L’art te permet de te dévoiler, de te révéler. C’est intime et il y a cette délicatesse et une fragilité tant dans les récits que tu portes que dans les matériaux, la façon dont tu agences les éléments qui composent ton œuvre…
Quand on montre sa fragilité, on montre sa sincérité quelque part, c’est ça l’art pour moi. L’art est le reflet de l’humain, c’est le reflet de l’âme, de ce qu’on dit, de ce qu’on est. Je pense que l’on peut évoquer l’art à travers de nombreuses pistes, mais toujours rattachées à l’histoire de l’humanité. Quand j’étais gamin, j’aimais beaucoup dessiner et la première peinture que j’ai vue de ma vie, c’est un panneau publicitaire dans mon village. Je passais des heures et des heures à le regarder. Mon premier rapport avec le dessin, ce sont les patrons de ma mère et de ma grand-mère, sur lesquels elles traçaient, dessinaient, annotaient. Je présente ces archives de mon enfance dans l’exposition. C’est la première fois que je montre des archives de cet ordre-là. Certaines datent d’il y a plus de 50 ans ! Il y a une charge émotionnelle forte dans ces archives familiales.
Tu peux te raconter, toucher l’autre à ta manière…
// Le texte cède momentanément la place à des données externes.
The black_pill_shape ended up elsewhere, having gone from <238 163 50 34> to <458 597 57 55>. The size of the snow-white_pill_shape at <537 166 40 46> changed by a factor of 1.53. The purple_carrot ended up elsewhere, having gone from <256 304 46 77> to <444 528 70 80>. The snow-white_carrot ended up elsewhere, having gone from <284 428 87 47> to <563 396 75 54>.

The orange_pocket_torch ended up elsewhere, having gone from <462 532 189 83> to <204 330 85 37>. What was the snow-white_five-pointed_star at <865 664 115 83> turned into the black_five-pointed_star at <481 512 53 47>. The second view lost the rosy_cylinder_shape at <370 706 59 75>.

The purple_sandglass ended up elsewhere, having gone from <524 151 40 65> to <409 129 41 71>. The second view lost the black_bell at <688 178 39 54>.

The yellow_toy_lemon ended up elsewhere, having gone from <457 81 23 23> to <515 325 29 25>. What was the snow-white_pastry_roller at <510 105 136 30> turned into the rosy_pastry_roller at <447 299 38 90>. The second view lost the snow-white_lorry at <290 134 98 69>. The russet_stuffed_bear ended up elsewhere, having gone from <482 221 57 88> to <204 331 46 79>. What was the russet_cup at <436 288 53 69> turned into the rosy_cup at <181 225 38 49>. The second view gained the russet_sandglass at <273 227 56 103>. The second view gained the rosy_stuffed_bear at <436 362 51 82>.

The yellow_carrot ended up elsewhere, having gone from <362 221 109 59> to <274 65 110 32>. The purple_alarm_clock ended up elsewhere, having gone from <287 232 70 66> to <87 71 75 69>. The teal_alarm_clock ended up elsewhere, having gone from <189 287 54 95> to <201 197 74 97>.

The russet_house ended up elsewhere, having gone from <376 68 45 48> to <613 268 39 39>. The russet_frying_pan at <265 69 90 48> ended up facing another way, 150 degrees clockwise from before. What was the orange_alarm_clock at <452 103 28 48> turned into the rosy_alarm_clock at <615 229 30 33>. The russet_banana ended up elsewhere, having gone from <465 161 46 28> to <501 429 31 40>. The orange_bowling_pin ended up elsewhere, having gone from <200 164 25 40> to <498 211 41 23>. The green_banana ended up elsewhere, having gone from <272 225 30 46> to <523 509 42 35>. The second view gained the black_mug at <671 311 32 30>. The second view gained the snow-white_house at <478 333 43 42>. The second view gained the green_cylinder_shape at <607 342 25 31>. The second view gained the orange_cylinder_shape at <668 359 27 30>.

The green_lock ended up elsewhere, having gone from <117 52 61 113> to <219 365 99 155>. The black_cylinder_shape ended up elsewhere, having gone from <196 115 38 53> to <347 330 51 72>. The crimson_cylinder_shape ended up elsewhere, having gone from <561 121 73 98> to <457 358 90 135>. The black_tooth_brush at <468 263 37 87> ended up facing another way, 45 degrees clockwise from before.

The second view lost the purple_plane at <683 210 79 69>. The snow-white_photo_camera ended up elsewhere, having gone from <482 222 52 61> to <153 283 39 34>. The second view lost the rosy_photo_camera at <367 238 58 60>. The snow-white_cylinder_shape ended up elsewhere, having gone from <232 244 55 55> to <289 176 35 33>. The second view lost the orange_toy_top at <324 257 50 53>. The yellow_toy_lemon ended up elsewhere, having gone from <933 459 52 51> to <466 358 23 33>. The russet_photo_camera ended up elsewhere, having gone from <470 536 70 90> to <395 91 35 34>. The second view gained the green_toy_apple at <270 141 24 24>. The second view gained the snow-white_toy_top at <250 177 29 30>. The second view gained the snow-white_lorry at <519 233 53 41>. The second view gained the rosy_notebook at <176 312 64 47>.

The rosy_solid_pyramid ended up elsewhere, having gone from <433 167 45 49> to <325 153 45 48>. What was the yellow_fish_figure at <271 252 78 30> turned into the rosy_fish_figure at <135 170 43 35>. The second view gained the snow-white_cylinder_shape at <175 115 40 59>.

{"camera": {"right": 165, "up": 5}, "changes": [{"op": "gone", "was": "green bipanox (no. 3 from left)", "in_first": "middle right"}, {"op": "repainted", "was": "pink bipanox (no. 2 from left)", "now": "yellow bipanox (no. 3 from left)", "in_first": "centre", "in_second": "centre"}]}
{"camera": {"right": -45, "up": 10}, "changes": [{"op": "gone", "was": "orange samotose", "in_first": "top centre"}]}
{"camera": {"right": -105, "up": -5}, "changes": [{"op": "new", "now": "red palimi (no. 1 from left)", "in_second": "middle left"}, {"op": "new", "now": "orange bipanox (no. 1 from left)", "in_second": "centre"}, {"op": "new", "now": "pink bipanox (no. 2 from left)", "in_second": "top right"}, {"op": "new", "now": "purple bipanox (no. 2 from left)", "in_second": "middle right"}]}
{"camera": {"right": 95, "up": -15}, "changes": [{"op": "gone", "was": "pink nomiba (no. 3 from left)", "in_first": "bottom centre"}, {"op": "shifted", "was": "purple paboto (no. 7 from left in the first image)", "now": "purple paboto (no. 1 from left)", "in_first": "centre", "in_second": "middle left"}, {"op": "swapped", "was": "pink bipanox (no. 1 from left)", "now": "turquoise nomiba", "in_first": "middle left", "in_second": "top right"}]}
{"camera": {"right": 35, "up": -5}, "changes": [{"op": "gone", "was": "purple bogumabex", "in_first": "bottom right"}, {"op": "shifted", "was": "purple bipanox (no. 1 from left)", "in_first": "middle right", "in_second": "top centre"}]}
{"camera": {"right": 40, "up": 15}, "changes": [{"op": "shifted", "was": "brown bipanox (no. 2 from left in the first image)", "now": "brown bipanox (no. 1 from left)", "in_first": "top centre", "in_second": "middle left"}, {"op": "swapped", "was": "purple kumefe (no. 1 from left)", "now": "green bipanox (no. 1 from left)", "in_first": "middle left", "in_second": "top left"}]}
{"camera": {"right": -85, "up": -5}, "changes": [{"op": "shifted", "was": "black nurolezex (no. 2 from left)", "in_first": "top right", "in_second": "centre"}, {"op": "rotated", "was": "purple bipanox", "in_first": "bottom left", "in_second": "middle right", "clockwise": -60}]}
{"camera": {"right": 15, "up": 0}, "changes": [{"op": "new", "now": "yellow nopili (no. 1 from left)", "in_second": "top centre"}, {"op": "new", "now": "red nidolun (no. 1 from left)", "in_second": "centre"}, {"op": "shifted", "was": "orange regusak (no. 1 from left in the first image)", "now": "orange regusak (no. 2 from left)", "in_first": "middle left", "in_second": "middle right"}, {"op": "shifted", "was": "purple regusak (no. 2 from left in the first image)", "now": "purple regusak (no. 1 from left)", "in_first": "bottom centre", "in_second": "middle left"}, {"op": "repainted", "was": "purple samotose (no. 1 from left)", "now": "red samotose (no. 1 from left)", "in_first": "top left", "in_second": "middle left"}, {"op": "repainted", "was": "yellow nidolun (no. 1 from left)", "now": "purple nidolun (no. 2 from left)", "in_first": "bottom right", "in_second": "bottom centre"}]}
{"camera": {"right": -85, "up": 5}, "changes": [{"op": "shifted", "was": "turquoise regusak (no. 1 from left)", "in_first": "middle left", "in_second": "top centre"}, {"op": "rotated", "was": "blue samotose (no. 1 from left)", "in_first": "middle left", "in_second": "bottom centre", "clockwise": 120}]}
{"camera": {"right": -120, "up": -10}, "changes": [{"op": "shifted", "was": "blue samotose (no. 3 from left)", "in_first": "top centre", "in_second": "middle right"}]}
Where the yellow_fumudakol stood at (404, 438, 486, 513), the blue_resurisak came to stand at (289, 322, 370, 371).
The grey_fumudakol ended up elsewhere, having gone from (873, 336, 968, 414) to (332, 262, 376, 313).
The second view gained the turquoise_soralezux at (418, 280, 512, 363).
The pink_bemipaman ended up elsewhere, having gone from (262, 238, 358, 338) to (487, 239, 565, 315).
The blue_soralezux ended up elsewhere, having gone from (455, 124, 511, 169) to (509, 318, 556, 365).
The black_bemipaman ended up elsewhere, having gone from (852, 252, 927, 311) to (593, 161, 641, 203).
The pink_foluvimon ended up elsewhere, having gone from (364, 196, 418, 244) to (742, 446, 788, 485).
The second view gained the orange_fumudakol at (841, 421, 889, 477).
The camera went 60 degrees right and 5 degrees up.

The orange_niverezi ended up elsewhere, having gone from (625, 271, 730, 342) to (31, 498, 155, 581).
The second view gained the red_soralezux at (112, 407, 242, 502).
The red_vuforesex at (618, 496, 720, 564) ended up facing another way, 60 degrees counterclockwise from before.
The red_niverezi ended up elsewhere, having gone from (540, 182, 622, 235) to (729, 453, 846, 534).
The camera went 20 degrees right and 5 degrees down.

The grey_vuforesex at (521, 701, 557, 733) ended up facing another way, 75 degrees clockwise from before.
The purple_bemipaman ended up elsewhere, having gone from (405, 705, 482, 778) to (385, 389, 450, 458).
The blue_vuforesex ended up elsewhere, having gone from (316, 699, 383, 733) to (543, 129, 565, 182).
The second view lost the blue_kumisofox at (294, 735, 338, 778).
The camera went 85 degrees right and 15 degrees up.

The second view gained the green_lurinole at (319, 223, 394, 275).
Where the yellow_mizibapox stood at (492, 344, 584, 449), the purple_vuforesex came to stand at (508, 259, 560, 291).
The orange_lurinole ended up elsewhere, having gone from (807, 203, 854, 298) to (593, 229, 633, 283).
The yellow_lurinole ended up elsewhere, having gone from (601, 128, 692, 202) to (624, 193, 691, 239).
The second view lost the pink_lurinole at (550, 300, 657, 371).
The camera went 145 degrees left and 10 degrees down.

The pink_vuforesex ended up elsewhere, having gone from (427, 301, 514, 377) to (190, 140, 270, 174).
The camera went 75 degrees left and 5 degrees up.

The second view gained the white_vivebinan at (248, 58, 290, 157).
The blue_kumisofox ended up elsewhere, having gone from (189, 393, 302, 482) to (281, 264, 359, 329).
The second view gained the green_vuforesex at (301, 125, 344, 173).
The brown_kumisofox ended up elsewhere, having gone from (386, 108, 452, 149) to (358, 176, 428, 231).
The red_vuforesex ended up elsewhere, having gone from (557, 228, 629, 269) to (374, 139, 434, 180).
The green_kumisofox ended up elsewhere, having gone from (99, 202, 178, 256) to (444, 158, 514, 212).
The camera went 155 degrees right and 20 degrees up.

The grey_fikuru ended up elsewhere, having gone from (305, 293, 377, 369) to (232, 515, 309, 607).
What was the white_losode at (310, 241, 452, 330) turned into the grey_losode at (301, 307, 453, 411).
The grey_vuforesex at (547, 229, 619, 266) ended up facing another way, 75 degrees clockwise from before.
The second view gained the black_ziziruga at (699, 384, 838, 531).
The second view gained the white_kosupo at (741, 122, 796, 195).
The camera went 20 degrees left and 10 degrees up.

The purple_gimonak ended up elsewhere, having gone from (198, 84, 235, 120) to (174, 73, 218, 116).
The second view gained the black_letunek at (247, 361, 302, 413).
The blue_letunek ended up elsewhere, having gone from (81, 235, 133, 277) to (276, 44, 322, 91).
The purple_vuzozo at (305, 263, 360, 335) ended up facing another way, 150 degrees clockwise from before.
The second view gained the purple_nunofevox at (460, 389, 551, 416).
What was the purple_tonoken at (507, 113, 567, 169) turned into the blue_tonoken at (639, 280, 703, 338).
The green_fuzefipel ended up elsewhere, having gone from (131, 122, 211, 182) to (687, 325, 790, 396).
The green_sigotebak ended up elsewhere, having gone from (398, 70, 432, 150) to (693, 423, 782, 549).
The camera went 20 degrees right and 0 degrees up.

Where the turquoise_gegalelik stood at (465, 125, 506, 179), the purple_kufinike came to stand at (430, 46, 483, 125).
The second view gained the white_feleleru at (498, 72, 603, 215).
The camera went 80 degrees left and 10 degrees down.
Je pense que l’art n’a pas de frontières. Je viens d’un village, Diebougou (Burkina Faso), où il n’y a pas d’Académie des Beaux-Arts. C’est une chance de ne pas être passé par une école, parce que ça me donne beaucoup de liberté. C’est l’histoire de mon pays, l’histoire de mon passé, qui est là dans mon travail. Il vient d’où je viens.